I saw this article in the fall issue of the OAC Magazine and thought it would be beneficial to post for those who have insurance issues. Link to full article (and pdf version) is included.
What to do When You’re Denied (Bariatric) Weight-loss Surgery
by Pam Davis, RN, CBN
To view a PDF version of this article, click here.
*Please note: The terms “bariatric” and “weight-loss” are used interchangeably throughout this article.
Kick, scream, yell, cry, curse and take a deep breath. Kick, scream, yell, cry, curse again and take a few more deep breaths. Of one thing you can be sure, you are not the first person to be denied approval for weight-loss surgery by your insurance; nor will you be the last. While access to care has most certainly improved for many in the last few years, coverage for weight-loss surgery is not standardized and can vary tremendously based on your employer and your insurance plan.
Your Coverage Depends on Your Employer
Frequently, we may be quick to blame the insurer for lack of coverage. It is important to make a clarification. In order to provide coverage for their employees, companies must purchase a “rider” for weight-loss (bariatric) surgery coverage. Self-insured employers (typically larger employers where the money paid for their claims comes from their own pocket) frequently provide weight-loss surgery benefits.
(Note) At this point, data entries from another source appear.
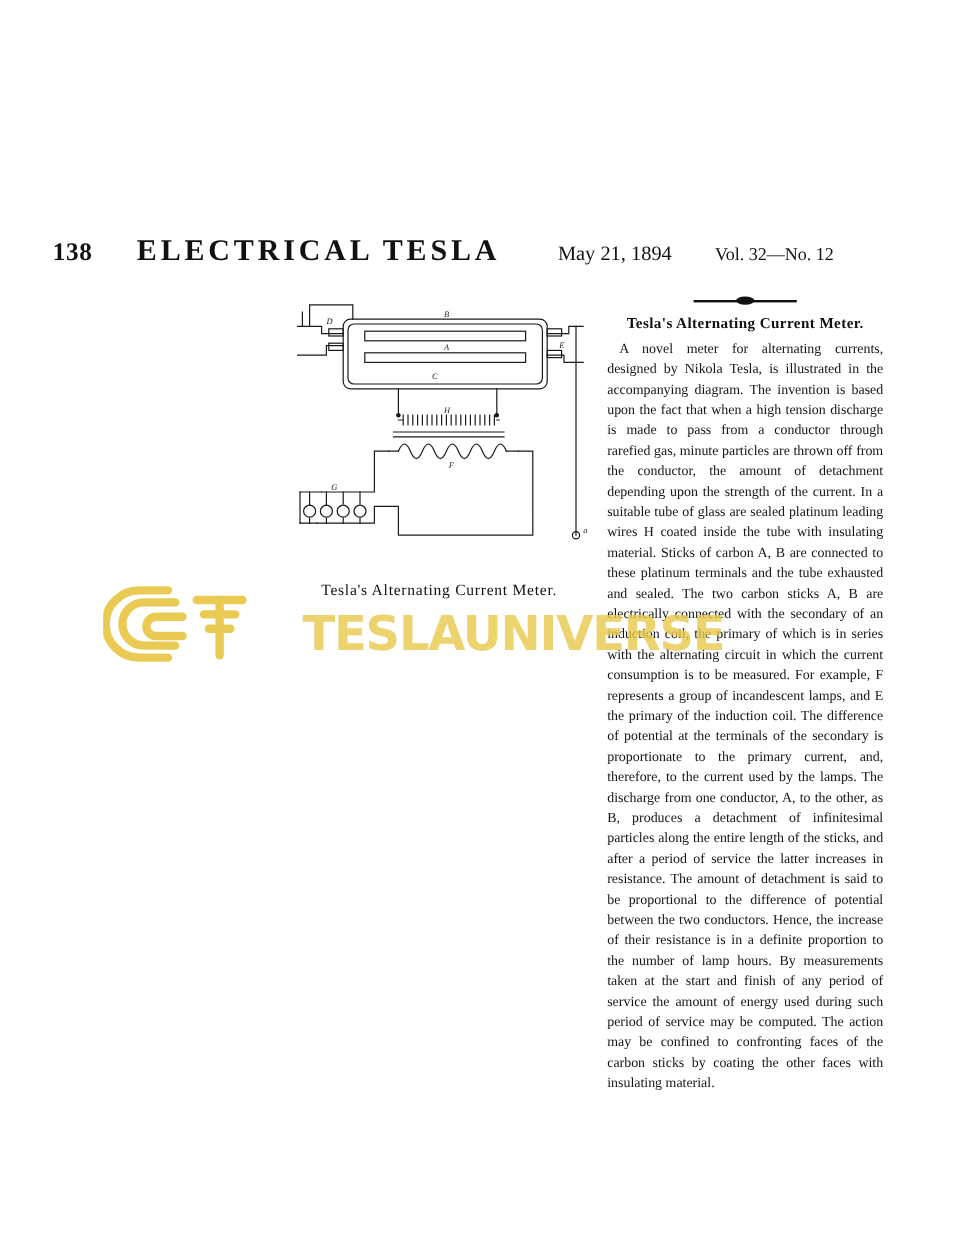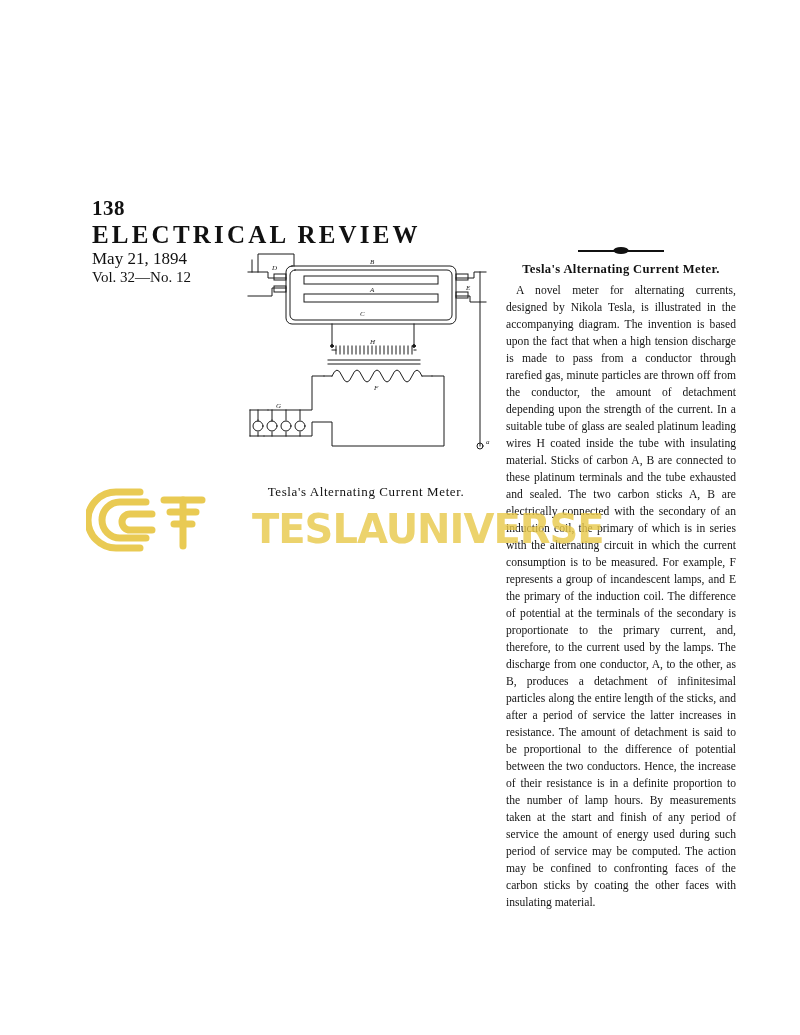--- a/index.html
+++ b/index.html
@@ -18,21 +18,20 @@
 
   
   .masthead {
     position: absolute;
     left: 44px;
     top: 196px;
     width: 712px;
     height: 34px;
     display: flex;
     align-items: baseline;
-    flex-direction: column;
   }
   .folio {
     font-family: "Liberation Serif", serif;
     font-size: 21px;
     font-weight: bold;
     letter-spacing: 0.5px;
     color: #111;
     width: 70px;
   }
   .journal-title {
@@ -150,21 +149,21 @@
     color: #e8c84a;
     opacity: 0.85;
   }
   .wm-text .uni { color: #e8c84a; }
 </style>
 </head>
 <body>
 
 <div class="masthead">
   <div class="folio">138</div>
-  <div class="journal-title">ELECTRICAL REVIEW</div>
+  <div class="journal-title">ELECTRICAL TESLA</div>
   <div class="issue-date">May 21, 1894</div>
   <div class="issue-vol">Vol. 32—No. 12</div>
 </div>
 
 <div class="figure-col">
   <svg class="figure-svg" width="262" height="250" viewBox="0 0 262 250">
     <g fill="none" stroke="#1a1a1a" stroke-width="1" stroke-linecap="square">
 
       <rect x="58" y="16" width="170" height="58" rx="6" ry="6"></rect>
In this circumstance, where the company has elected to provide coverage, the insurance company now applies their standard criteria to those seeking surgery. If the employer has coverage and you meet the criteria on the plan, you are approved, right? Well, not always.
It has been my observation throughout the last several years that many times, it appears as if our patients are denied the first time for a multitude of reasons:
“We did not receive the letter from your primary care physician.” – Rest assured, it was sent.
“We do not have documentation of failed previous weight-loss attempts.” – This too was sent.
“Documentation of weight for one of the previous five years is missing.” – Uh-huh, sure it is.
The good news here is if your employer is self-insured with a bariatric surgery benefit and you have documentation, you meet all of the criteria on the plan and you are denied, they do not have a leg to stand on! Ask your surgeon’s office to arrange a “peer-to-peer” review. This is where your surgeon will speak with the medical director at the insurance company to review your documentation and to point out how you meet the criteria.